During the summer months, it is common for the Costa’s Hummingbird to inhabit yards, gardens, and parks in urban areas, often coming to feeders. In the winter months, the species withdraws to lower elevations in its breeding range, primarily in California and Baja California.

Migratory Behavior of the Costa’s Hummingbirds

These Hummingbird (Calypte costae) is a species of hummingbird found in the western United States and northern Mexico. It is a migratory species and uses different strategies depending on the population.

Some populations migrate seasonally in response to changing temperatures and food availability, while others are largely sedentary. During winter, Costa’s Hummingbirds can be found in the southern United States and Mexico, while they breed in the western US and Canada during the summer.

This species exhibits a broad range of migratory behavior, with some individuals remaining in the same location year-round. In contrast, others migrate hundreds of miles between breeding and non-breeding areas.

Dietary Habits of Costa’s Hummingbirds

Costa’s hummingbirds, native to the southwestern United States and northwestern Mexico, are small birds with an average body length of three inches and a wingspan of four inches.

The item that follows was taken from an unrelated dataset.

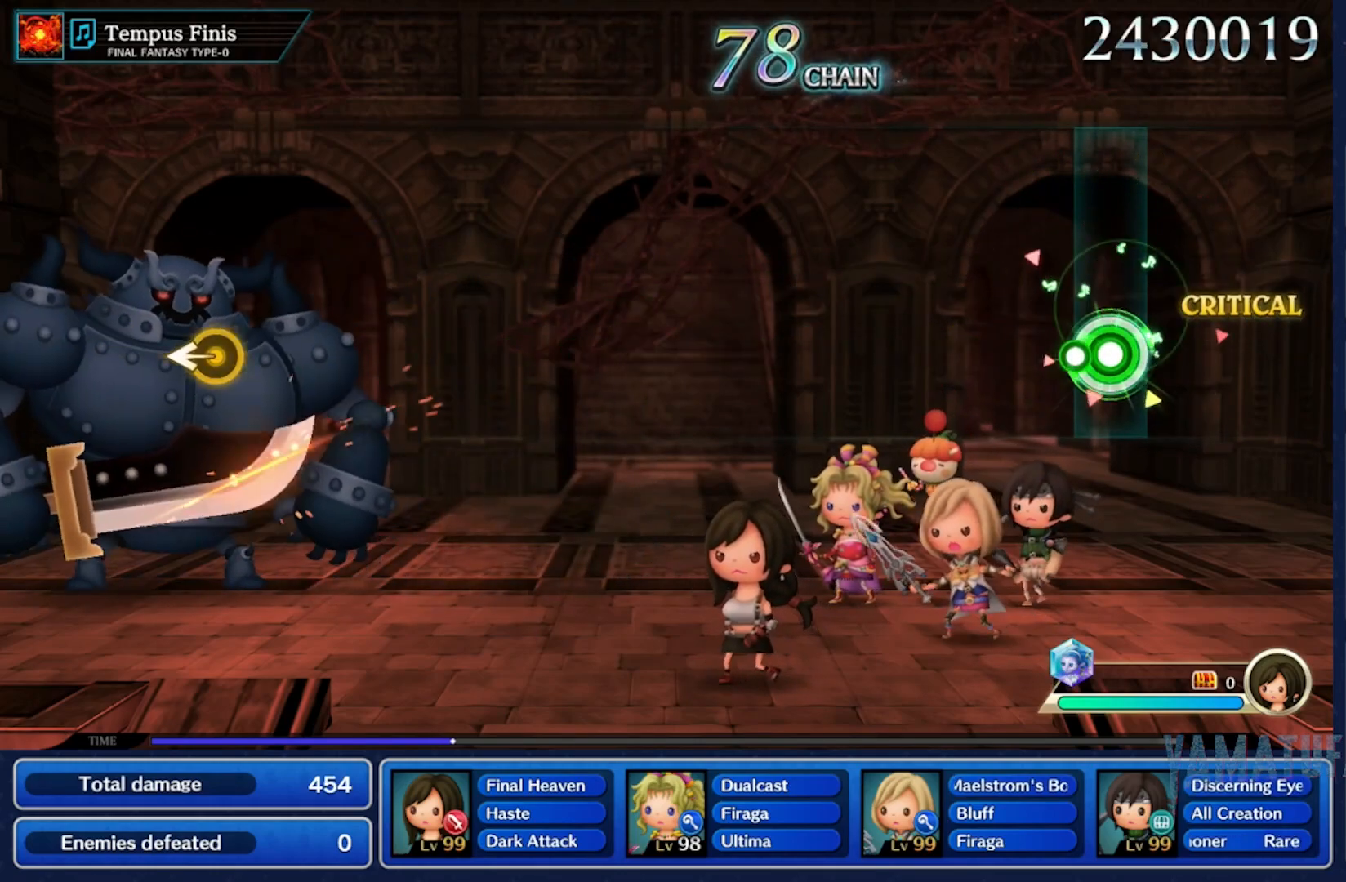
Gameplay with a controller (Nintendo layout); each line is a JSON object with the inputs held at the frame after it. "button_events" lists button changes between this image and that frame as [ms after this image, input, new state], when the widget could be followed in between (sticks are given only as held states). Not read: L3 R3 SELECT START.
{"buttons": [], "left_stick": "center", "right_stick": "center", "button_events": [[117, "R2", "up"]]}
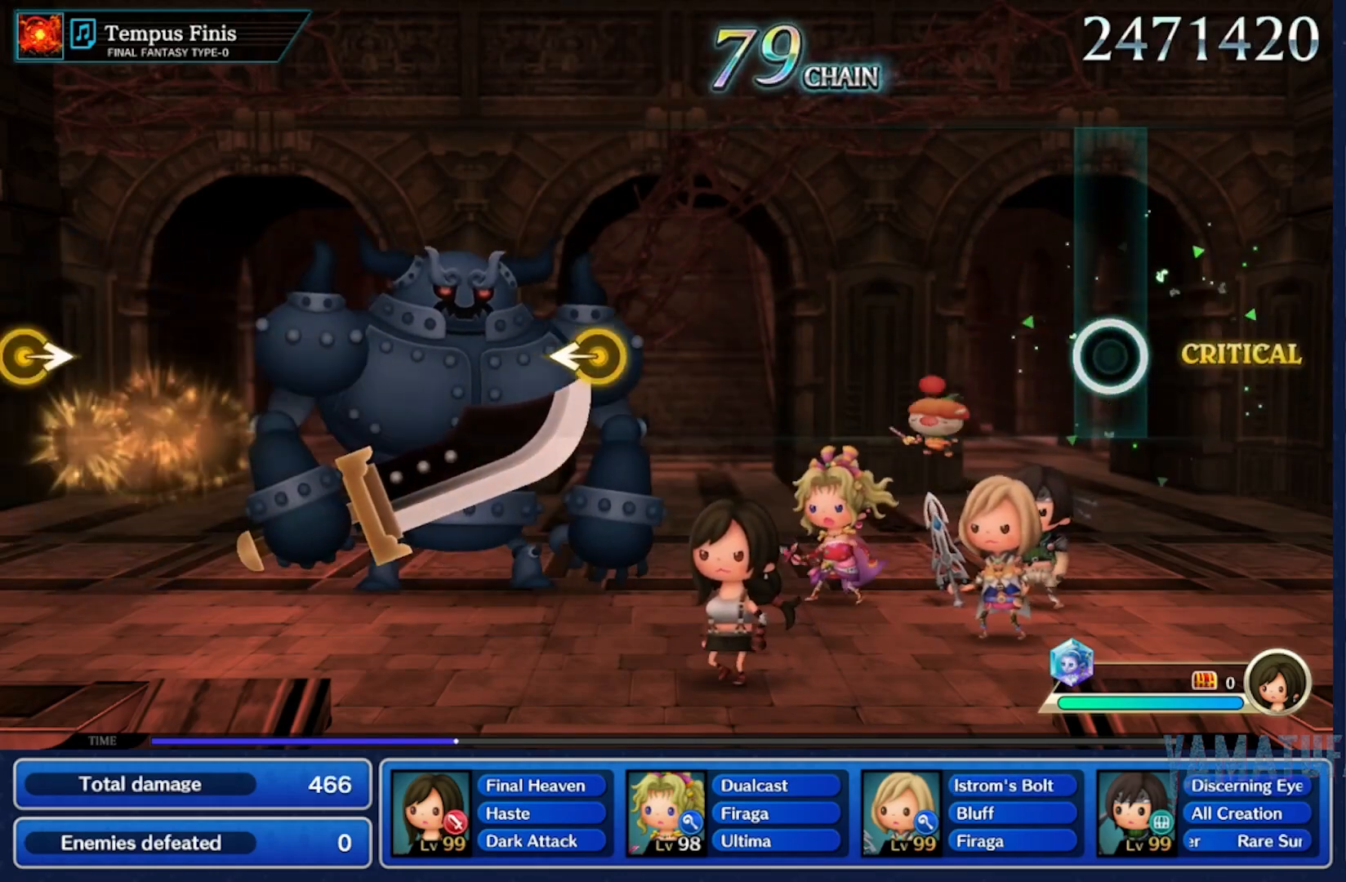
{"buttons": [], "left_stick": "center", "right_stick": "center", "button_events": []}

They are known for their iridescent plumage and sweet call. Regarding their dietary habits, these hummingbirds primarily consume nectar from flowering plants, with some also consuming small insects and spiders for added protein.

When foraging for nectar, Costa’s hummingbirds have visited various plants, including agave, desert honeysuckle, and cactus flowers. As they feed, they use their long, curved beaks to reach deep into the flowers and extract the nectar. They typically provide several times throughout the day to meet their energetic demands.

Species of Costa’s Hummingbird

Are Blue-Throated Hummingbirds Found in the Cloud Forest?

The blue-throated hummingbird in mexican highlands is indeed found in the cloud forest. These brightly colored creatures inhabit the montane forests of Mexico, particularly in areas with a cooler climate and dense vegetation. Their striking blue throat feathers make them a captivating sight amidst the misty canopy of the cloud forest.


The Costa’s Hummingbird is a small bird with iridescent green plumage. The male has a purple throat, and the female has a white throat. They are found in the southwestern United States and Mexico. Their breeding range is from central California to northwestern Mexico.

These birds are important pollinators of desert plants. The migration of Costa’s Hummingbird is a fascinating and complex process. It can take them many weeks and even months of travel to get to their destination.

But their hard work and dedication are well worth it when they arrive in their wintering grounds’ lush, flowering gardens. It’s a remarkable feat of nature and a testament to the strength and determination of these tiny birds.